Copy every line of text from the records below verbatim, leaving out the pictures.
##############################
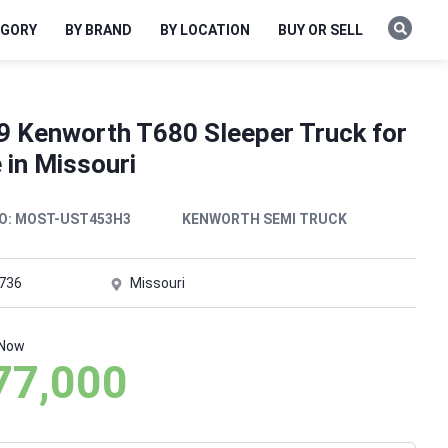
EGORY
BY BRAND
BY LOCATION
BUY OR SELL
9 Kenworth T680 Sleeper Truck for
 in Missouri
O:
MOST-UST453H3
KENWORTH SEMI TRUCK
,736
Missouri
 Now
77,000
##############################
# [The answer]
EGORY
BY BRAND
BY LOCATION
BUY OR SELL
9 Kenworth T680 Sleeper Truck for
 in Missouri
O:
MOST-UST453H3
KENWORTH SEMI TRUCK
,736
Missouri
 Now
77,000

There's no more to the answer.